What to produce ::
Every line of the material below should be copied exactly.
⁂
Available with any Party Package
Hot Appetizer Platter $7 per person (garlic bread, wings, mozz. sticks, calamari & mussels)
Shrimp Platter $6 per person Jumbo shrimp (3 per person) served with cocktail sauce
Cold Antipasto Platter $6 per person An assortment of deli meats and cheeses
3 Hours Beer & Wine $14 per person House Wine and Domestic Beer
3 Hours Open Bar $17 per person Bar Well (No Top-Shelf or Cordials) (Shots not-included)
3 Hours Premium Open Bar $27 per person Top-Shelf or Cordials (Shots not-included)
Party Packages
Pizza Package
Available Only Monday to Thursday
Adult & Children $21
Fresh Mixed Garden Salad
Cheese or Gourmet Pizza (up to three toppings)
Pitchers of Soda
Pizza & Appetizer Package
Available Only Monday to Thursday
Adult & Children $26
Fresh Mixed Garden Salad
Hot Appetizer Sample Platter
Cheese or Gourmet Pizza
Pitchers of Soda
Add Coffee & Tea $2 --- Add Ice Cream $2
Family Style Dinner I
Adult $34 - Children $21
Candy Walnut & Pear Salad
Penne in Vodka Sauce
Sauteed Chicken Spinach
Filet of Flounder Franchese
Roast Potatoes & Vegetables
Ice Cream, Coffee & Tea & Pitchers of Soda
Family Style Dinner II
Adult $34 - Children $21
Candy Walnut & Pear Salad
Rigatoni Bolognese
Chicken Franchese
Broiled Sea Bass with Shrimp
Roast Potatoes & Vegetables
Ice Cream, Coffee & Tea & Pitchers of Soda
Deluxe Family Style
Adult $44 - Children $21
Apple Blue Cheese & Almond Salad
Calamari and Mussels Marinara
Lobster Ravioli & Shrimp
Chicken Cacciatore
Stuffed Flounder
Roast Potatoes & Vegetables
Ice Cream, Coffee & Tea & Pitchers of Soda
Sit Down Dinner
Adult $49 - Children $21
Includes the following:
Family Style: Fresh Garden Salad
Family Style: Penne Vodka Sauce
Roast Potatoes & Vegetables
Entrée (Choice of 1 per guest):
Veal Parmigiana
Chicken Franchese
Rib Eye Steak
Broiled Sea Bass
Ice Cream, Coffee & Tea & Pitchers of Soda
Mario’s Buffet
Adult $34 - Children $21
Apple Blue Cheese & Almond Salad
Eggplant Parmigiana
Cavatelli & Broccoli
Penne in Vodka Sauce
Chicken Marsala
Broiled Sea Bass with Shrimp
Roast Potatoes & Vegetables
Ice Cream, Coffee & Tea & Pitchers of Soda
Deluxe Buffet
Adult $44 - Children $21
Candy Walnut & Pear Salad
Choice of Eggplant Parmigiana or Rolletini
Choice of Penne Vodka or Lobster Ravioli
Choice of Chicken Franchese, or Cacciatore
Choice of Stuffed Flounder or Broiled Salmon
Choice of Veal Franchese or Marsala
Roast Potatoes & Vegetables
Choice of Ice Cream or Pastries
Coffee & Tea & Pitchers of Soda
⁂
Written response ::
Available with any Party Package
Hot Appetizer Platter $7 per person (garlic bread, wings, mozz. sticks, calamari & mussels)
Shrimp Platter $6 per person Jumbo shrimp (3 per person) served with cocktail sauce
Cold Antipasto Platter $6 per person An assortment of deli meats and cheeses
3 Hours Beer & Wine $14 per person House Wine and Domestic Beer
3 Hours Open Bar $17 per person Bar Well (No Top-Shelf or Cordials) (Shots not-included)
3 Hours Premium Open Bar $27 per person Top-Shelf or Cordials (Shots not-included)
Party Packages
Pizza Package
Available Only Monday to Thursday
Adult & Children $21
Fresh Mixed Garden Salad
Cheese or Gourmet Pizza (up to three toppings)
Pitchers of Soda
Pizza & Appetizer Package
Available Only Monday to Thursday
Adult & Children $26
Fresh Mixed Garden Salad
Hot Appetizer Sample Platter
Cheese or Gourmet Pizza
Pitchers of Soda
Add Coffee & Tea $2 --- Add Ice Cream $2
Family Style Dinner I
Adult $34 - Children $21
Candy Walnut & Pear Salad
Penne in Vodka Sauce
Sauteed Chicken Spinach
Filet of Flounder Franchese
Roast Potatoes & Vegetables
Ice Cream, Coffee & Tea & Pitchers of Soda
Family Style Dinner II
Adult $34 - Children $21
Candy Walnut & Pear Salad
Rigatoni Bolognese
Chicken Franchese
Broiled Sea Bass with Shrimp
Roast Potatoes & Vegetables
Ice Cream, Coffee & Tea & Pitchers of Soda
Deluxe Family Style
Adult $44 - Children $21
Apple Blue Cheese & Almond Salad
Calamari and Mussels Marinara
Lobster Ravioli & Shrimp
Chicken Cacciatore
Stuffed Flounder
Roast Potatoes & Vegetables
Ice Cream, Coffee & Tea & Pitchers of Soda
Sit Down Dinner
Adult $49 - Children $21
Includes the following:
Family Style: Fresh Garden Salad
Family Style: Penne Vodka Sauce
Roast Potatoes & Vegetables
Entrée (Choice of 1 per guest):
Veal Parmigiana
Chicken Franchese
Rib Eye Steak
Broiled Sea Bass
Ice Cream, Coffee & Tea & Pitchers of Soda
Mario’s Buffet
Adult $34 - Children $21
Apple Blue Cheese & Almond Salad
Eggplant Parmigiana
Cavatelli & Broccoli
Penne in Vodka Sauce
Chicken Marsala
Broiled Sea Bass with Shrimp
Roast Potatoes & Vegetables
Ice Cream, Coffee & Tea & Pitchers of Soda
Deluxe Buffet
Adult $44 - Children $21
Candy Walnut & Pear Salad
Choice of Eggplant Parmigiana or Rolletini
Choice of Penne Vodka or Lobster Ravioli
Choice of Chicken Franchese, or Cacciatore
Choice of Stuffed Flounder or Broiled Salmon
Choice of Veal Franchese or Marsala
Roast Potatoes & Vegetables
Choice of Ice Cream or Pastries
Coffee & Tea & Pitchers of Soda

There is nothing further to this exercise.